_Supplied entries_
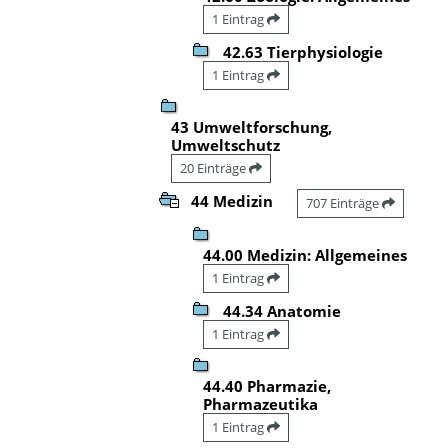
1 Eintrag
42.63 Tierphysiologie
1 Eintrag
43 Umweltforschung,
Umweltschutz
20 Einträge
44 Medizin
707 Einträge
44.00 Medizin: Allgemeines
1 Eintrag
44.34 Anatomie
1 Eintrag
44.40 Pharmazie,
Pharmazeutika
1 Eintrag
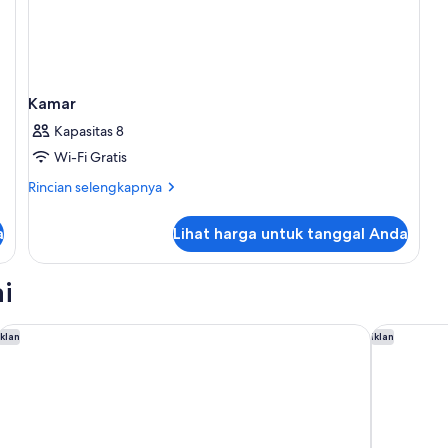
Kamar
Kapasitas 8
Wi-Fi Gratis
Rincian
Rincian selengkapnya
lebih
lanjut
a
Lihat harga untuk tanggal Anda
untuk
Kamar
i
Holiday Inn Club Vacations The Royal Haciendas by IHG - All in
Alila Maya
Iklan
Iklan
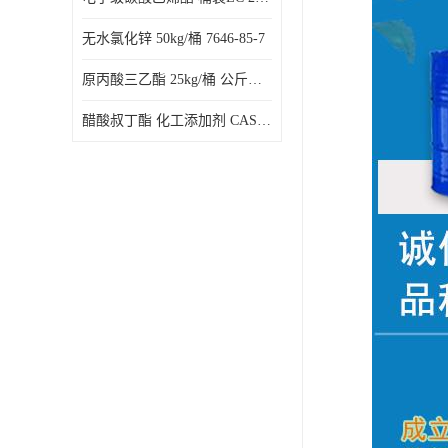
无水氯化锌 50kg/桶 7646-85-7
原丙酸三乙酯 25kg/桶 公斤起订 115-80-0
醋酸叔丁酯 化工添加剂 CAS：540-88-5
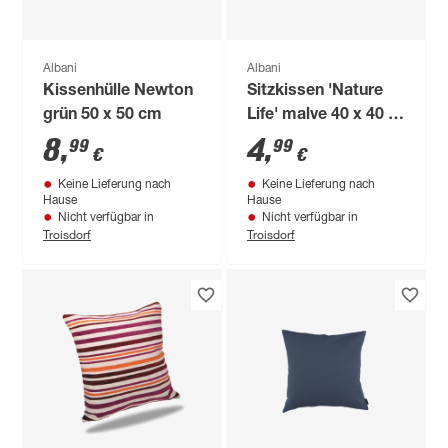
Albani
Albani
Kissenhülle Newton
Sitzkissen 'Nature
grün 50 x 50 cm
Life' malve 40 x 40 x
3 cm
8
,
4
,
99
99
€
€
Keine Lieferung nach
Keine Lieferung nach
Hause
Hause
Nicht verfügbar in
Nicht verfügbar in
Troisdorf
Troisdorf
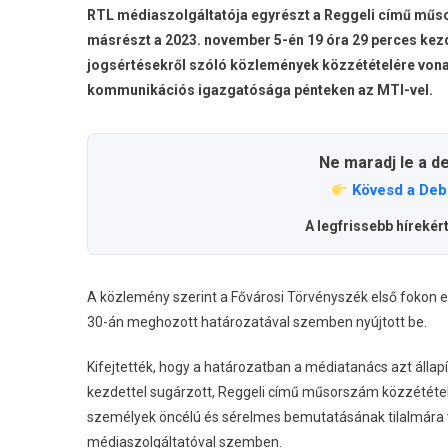
RTL médiaszolgáltatója egyrészt a Reggeli című műso
másrészt a 2023. november 5-én 19 óra 29 perces kezdet
jogsértésekről szóló közlemények közzétételére vona
kommunikációs igazgatósága pénteken az MTI-vel.
Ne maradj le a d
Kövesd a Deb
A legfrissebb hírekér
A közlemény szerint a Fővárosi Törvényszék első fokon e
30-án meghozott határozatával szemben nyújtott be.
Kifejtették, hogy a határozatban a médiatanács azt állap
kezdettel sugárzott, Reggeli című műsorszám közzététel
személyek öncélú és sérelmes bemutatásának tilalmára v
médiaszolgáltatóval szemben.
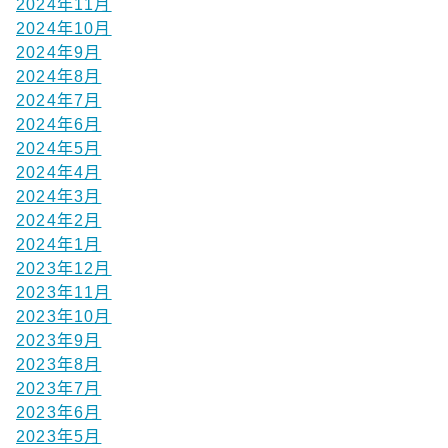
2024年11月
2024年10月
2024年9月
2024年8月
2024年7月
2024年6月
2024年5月
2024年4月
2024年3月
2024年2月
2024年1月
2023年12月
2023年11月
2023年10月
2023年9月
2023年8月
2023年7月
2023年6月
2023年5月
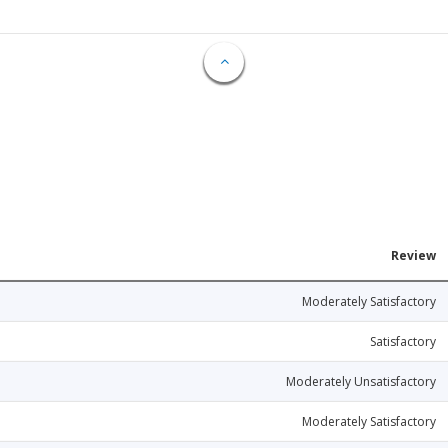
Review
Moderately Satisfactory
Satisfactory
Moderately Unsatisfactory
Moderately Satisfactory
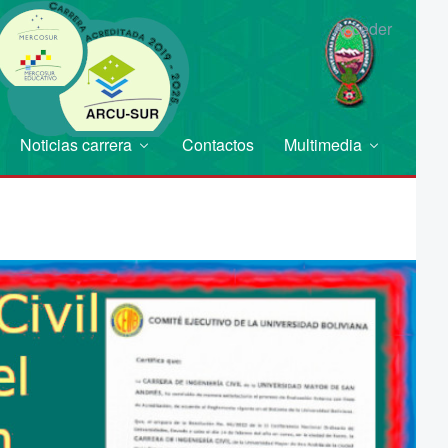
Acceder
Noticias carrera
Contactos
Multimedia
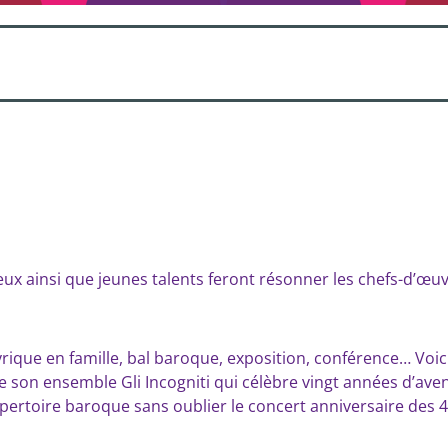
eux ainsi que jeunes talents feront résonner les chefs-d’œuv
lyrique en famille, bal baroque, exposition, conférence… V
e son ensemble Gli Incogniti qui célèbre vingt années d’ave
pertoire baroque sans oublier le concert anniversaire des 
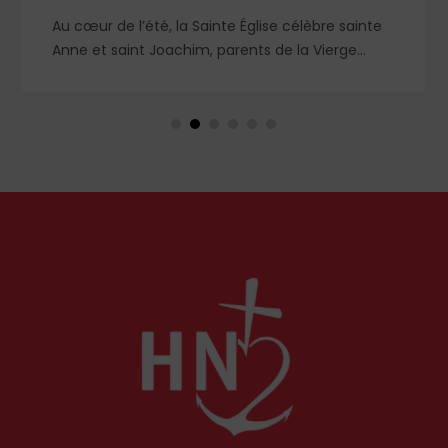
Au cœur de l’été, la Sainte Église célèbre sainte
Anne et saint Joachim, parents de la Vierge
Marie. Mais que sait-on exactement de ce
couple unique que le monde chrétien, aussi bien
en Orient qu’en Occident, célèbre par sa piété
et ses liturgies ?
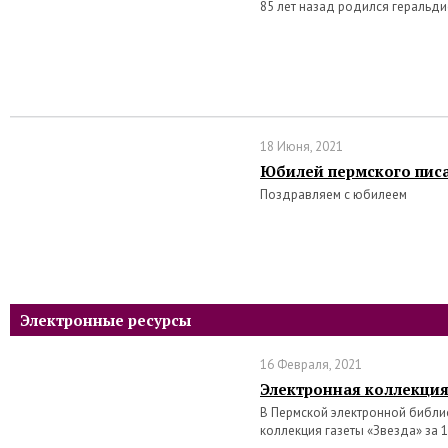
85 лет назад родился геральд
18 Июня, 2021
Юбилей пермского писа
Поздравляем с юбилеем
Электронные ресурсы
16 Февраля, 2021
Электронная коллекция
В Пермской электронной библи
коллекция газеты «Звезда» за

_Task description_
Copy each line of the listing that carries the word "című".

_Response_
RTL médiaszolgáltatója egyrészt a Reggeli című műso
kezdettel sugárzott, Reggeli című műsorszám közzététel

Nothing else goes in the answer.